Prokuratura w Tarnobrzegu (Podkarpackie) odmówiła wszczęcia śledztwa ws. naruszenia tajemnicy państwowej przez prokuratora, który prowadził zamknięte już śledztwo przeciwko b. szefowi CBA Mariuszowi Kamińskiemu. Naruszenie tajemnicy zarzucił prokuratorowi Kamiński.

Prokuratorzy uznali, że prokurator Bogusław Olewiński nie naruszył przepisów i miał prawo podać informacje, które kwestionował Mariusz Kamiński. Chodzi o uzasadnienie zarzutu, które prokurator Olewiński postawił jednemu z podejrzanych w śledztwie byłych dyrektorów CBA. Kamiński uważa, że uzasadnienie to powinno być tajne, a prokurator sporządził jawne uzasadnienie, przez co miał naruszyć tajemnicę państwową.

Podsiadły nie zdradził jednak uzasadnienia decyzji o odmowie wszczęcia śledztwa.
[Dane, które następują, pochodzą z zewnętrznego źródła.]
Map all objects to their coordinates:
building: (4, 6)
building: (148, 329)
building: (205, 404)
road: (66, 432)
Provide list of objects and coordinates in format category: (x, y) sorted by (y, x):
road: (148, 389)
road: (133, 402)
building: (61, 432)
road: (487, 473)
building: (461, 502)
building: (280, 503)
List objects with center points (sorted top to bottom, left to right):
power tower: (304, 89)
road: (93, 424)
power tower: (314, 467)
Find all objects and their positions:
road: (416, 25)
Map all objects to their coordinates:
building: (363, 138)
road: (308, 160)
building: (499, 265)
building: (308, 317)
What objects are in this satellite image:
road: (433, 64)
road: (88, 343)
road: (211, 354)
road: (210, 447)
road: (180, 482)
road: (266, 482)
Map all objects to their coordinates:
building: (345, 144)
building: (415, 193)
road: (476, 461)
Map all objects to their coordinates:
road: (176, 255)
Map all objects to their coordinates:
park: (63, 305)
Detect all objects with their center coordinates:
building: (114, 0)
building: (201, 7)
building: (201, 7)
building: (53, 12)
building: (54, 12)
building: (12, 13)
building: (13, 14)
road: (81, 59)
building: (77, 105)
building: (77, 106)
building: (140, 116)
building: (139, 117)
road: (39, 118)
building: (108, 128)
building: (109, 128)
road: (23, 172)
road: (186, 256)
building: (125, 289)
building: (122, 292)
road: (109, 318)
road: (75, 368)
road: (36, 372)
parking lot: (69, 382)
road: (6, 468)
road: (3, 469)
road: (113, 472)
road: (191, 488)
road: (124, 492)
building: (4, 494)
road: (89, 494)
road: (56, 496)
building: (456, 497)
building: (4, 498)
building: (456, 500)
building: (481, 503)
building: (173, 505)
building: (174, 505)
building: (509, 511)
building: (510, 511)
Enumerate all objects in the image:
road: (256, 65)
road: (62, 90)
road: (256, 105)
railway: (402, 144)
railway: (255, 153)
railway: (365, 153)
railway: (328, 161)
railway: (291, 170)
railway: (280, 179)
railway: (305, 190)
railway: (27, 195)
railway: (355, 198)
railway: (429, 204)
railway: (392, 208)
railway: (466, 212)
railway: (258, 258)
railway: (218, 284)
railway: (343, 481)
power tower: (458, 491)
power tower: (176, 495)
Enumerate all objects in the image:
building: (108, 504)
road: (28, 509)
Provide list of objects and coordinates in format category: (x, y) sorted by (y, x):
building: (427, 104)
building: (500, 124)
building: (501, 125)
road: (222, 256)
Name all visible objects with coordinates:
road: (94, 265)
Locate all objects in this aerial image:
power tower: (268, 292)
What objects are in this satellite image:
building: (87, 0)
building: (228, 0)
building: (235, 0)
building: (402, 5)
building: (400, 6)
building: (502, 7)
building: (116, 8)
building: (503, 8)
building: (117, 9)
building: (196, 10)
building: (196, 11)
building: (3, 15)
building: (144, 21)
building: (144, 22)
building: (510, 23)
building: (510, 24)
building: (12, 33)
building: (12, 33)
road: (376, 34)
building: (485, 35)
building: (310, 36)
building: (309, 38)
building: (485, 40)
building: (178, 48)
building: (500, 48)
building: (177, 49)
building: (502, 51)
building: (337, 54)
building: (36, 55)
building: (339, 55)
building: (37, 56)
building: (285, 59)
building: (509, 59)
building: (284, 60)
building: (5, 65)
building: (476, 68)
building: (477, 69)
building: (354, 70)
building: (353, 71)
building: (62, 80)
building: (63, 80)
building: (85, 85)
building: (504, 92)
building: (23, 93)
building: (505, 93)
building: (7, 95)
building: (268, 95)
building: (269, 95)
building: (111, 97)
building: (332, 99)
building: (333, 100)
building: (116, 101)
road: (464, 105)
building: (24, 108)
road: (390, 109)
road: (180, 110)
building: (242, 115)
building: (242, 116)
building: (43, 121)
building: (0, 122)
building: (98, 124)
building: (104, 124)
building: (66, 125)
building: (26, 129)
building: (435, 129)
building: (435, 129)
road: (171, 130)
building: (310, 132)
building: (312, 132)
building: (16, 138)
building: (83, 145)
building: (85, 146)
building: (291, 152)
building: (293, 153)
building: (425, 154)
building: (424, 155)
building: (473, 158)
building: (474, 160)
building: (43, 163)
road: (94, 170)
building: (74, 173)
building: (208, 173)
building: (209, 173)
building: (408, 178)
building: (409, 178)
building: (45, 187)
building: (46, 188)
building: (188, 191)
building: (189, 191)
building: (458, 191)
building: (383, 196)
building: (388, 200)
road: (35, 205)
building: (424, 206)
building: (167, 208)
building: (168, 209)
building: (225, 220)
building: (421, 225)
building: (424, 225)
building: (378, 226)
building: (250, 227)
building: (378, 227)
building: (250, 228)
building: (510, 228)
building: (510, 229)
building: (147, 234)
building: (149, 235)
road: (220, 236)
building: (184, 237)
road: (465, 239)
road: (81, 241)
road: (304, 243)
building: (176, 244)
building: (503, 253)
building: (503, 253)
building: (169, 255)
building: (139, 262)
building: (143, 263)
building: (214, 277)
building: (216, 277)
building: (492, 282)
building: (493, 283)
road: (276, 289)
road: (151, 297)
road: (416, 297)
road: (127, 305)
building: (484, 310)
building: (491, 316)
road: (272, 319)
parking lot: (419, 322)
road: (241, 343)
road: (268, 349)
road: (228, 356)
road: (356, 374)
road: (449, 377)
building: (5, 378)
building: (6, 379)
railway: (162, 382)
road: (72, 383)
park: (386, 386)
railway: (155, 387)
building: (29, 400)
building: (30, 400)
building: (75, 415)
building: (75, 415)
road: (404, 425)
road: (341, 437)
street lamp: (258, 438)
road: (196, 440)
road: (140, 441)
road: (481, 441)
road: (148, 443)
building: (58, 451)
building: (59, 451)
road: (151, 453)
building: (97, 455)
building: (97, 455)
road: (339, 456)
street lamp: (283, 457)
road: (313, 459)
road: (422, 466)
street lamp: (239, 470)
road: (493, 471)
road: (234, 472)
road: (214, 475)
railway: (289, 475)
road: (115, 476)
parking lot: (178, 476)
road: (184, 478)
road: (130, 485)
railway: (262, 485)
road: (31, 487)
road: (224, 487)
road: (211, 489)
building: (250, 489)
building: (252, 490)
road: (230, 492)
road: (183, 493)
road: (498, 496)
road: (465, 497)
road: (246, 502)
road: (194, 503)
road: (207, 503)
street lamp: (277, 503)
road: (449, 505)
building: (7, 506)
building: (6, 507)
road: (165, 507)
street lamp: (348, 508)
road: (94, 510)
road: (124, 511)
Postępowanie sprawdzające prowadzone po wpłynięciu doniesienia było tajne, więc uzasadnienie też jest niejawne - zauważył.

Decyzja tarnobrzeskiej prokuratury nie jest jeszcze prawomocna, ale Kamiński nie może się od niej odwołać, ponieważ - jak wyjaśnił Podsiadły - nie jest pokrzywdzonym w tej sprawie.